Saved data entries
[Start of Attachment]
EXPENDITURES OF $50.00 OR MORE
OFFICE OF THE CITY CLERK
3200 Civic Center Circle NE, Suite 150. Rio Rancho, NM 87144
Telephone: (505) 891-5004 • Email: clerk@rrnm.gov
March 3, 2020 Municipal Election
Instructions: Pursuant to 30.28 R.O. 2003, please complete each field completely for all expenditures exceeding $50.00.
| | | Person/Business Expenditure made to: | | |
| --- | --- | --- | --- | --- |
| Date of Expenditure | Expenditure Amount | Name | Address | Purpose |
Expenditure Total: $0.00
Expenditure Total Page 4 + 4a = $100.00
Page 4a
[End of Attachment]
[Start of Attachment]
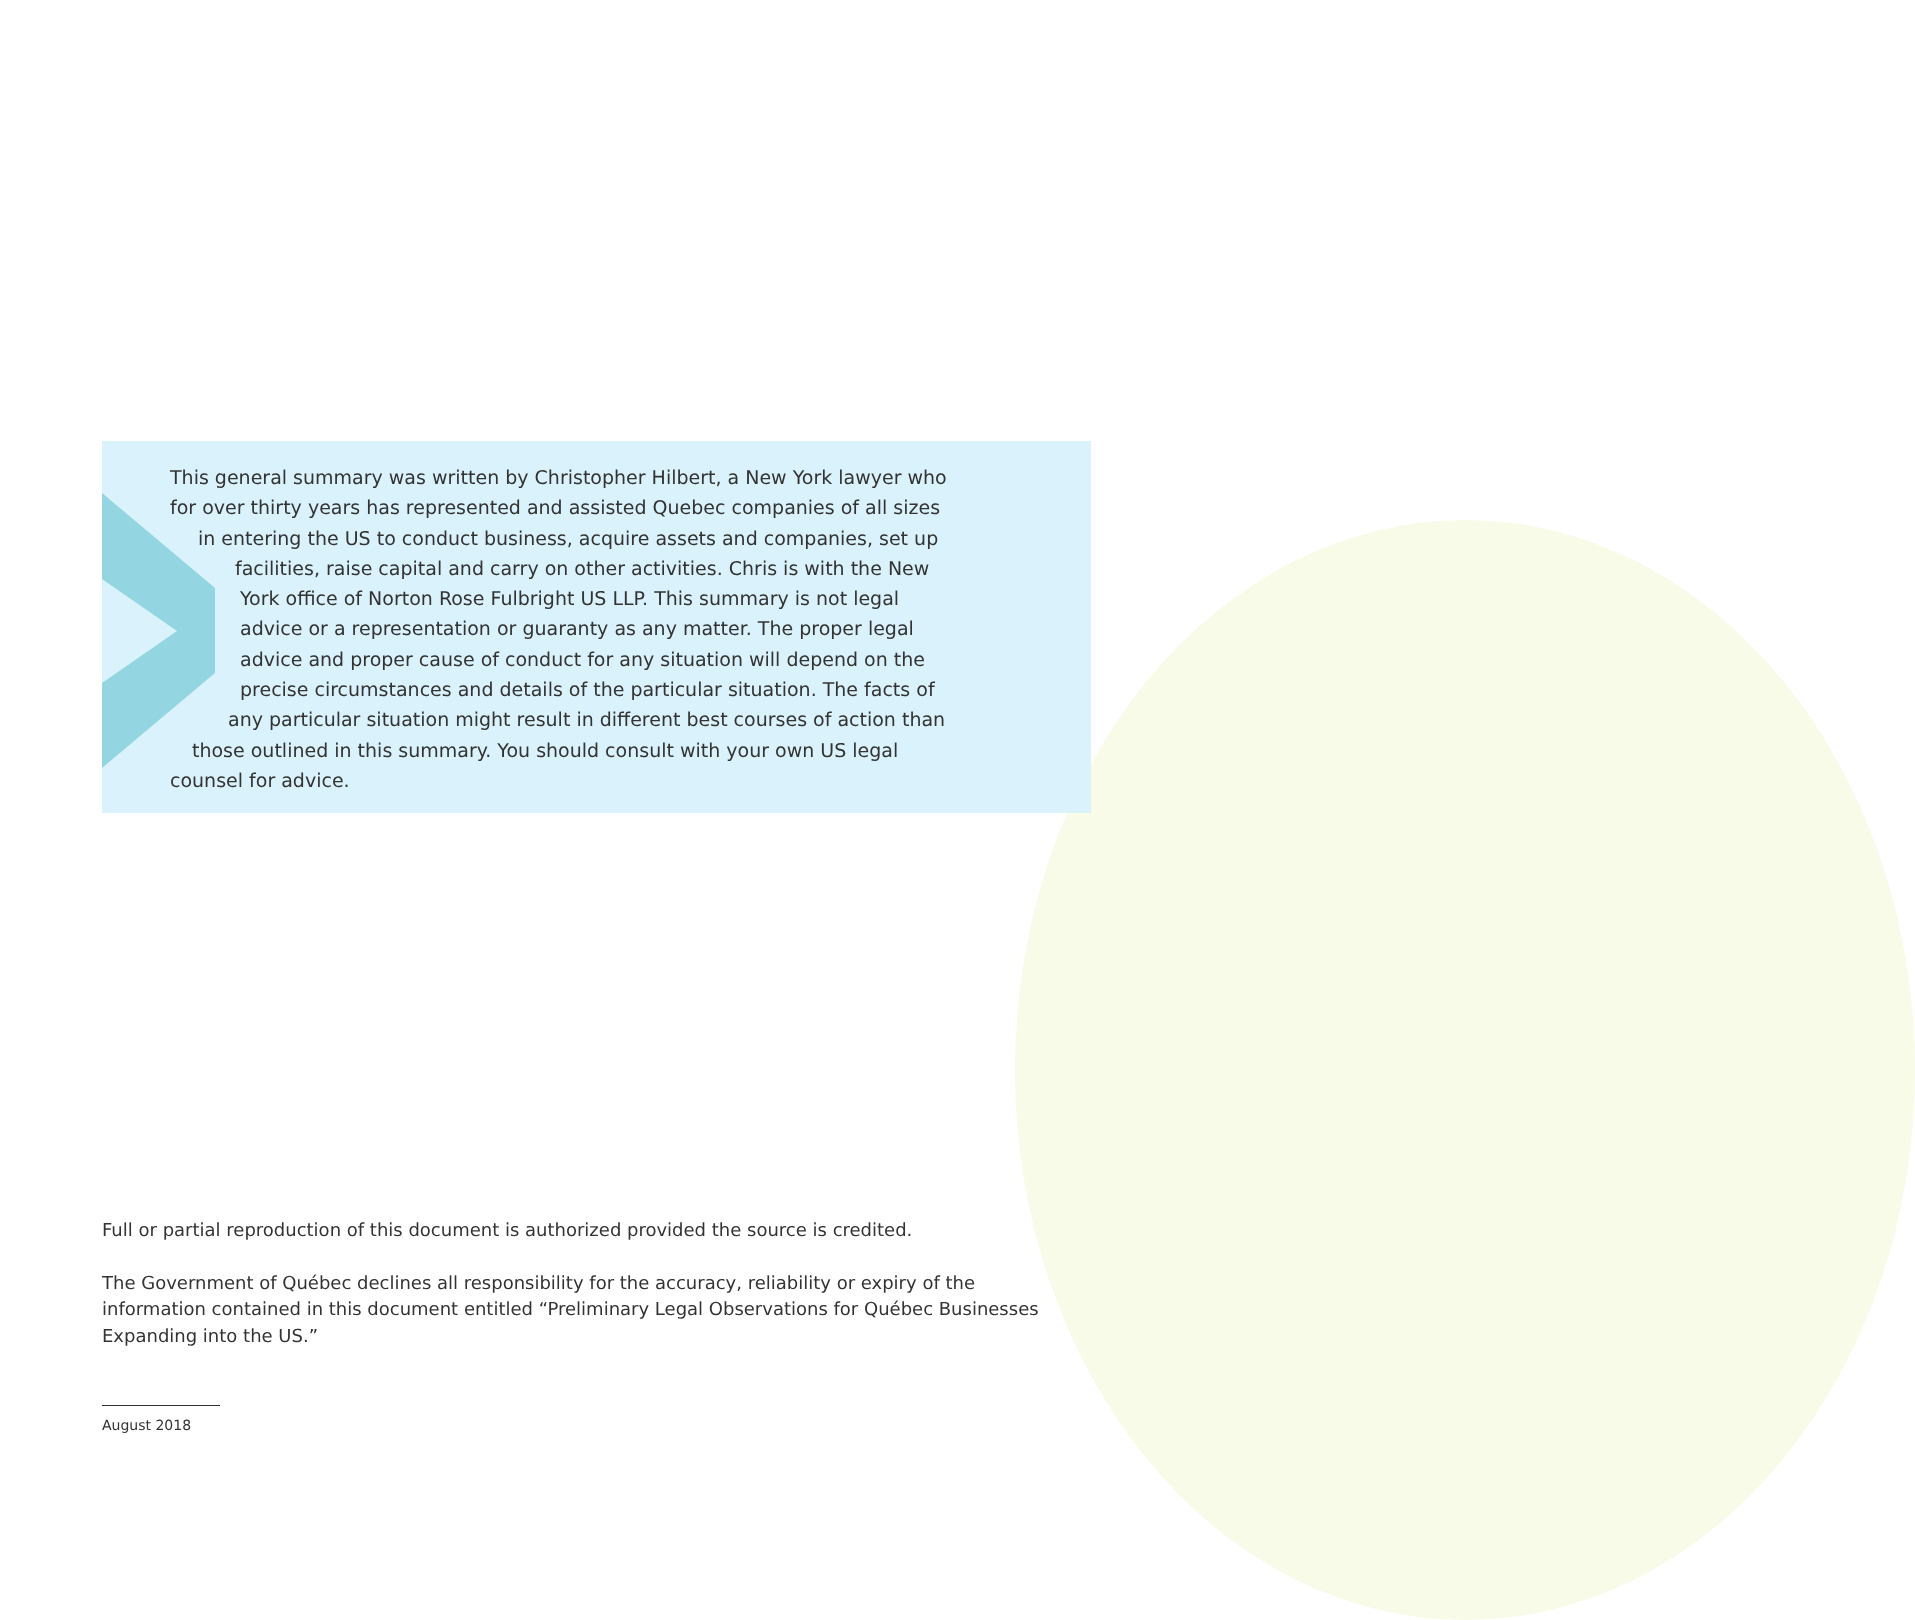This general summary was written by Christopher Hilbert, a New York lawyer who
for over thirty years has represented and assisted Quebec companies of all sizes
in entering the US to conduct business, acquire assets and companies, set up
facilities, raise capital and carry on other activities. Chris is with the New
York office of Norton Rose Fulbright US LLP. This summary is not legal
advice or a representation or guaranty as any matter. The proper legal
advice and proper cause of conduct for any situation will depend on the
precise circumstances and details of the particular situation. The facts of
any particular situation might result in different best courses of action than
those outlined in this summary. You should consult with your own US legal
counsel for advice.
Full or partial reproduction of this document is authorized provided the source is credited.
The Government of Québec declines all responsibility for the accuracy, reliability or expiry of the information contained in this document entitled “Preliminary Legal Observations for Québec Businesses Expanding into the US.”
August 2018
[End of Attachment]
## TASK GOAL:
In the records above, find the line with "advice and proper"; write out exactly that line and each one after it, stopping after the line with "counsel for advice.".

## ANSWER SECTION:
advice and proper cause of conduct for any situation will depend on the
precise circumstances and details of the particular situation. The facts of
any particular situation might result in different best courses of action than
those outlined in this summary. You should consult with your own US legal
counsel for advice.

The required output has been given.